Paul tried to nod, but succeeded only in closing his eyes in sign of assent.

‘I am a bid of a dogtor,’ said Darco; ‘led me veel your bulse. Goot—goot, ant your demberadure is normal. It is now begome your business to ead and trink.’ He waddled across the room, and came back with a tin of jelly and a spoon, and fed the invalid ‘That is enough,’ he said, after the fifth spoonful. ‘Liddle and often; that is the came to blay.’

Paul was too weak to wonder at anything, or he would have wondered at Darco’s presence; but Nature was too wise to let him waste his forces on any such unprofitable exercise as thinking, and sent him to sleep again. When he awoke he was ravenously hungry, and in a day or two he began to abuse the nurse who tended him for stinting his victuals. But the nurse was a good-humoured old campaigner.

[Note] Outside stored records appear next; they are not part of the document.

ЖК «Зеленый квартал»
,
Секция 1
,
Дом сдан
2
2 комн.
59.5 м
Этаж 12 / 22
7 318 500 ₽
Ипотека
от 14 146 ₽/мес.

‘Why, bless your heart, Mr. Armstrong,’ she said, when in an interval of contrition Paul apologised, ‘it do me good to hear you swear that hearty! Most gentlemen does it when they’re picking up a bit.’

There was in his mind barely a thought of Claudia; the one fever seemed to have burned the other out of him.

‘The heart,’ said the doctor—‘the heart’s the thing we’re always afraid of in rheumatic fever, and the heart’s as sound as a nut.’

Paul stretched feebly, and thought he had his jest wholly to himself; but the doctor undeceived him.

‘It wasn’t always so, my young friend.’

Paul blushed like fire.

‘Have I been babbling? he asked guiltily.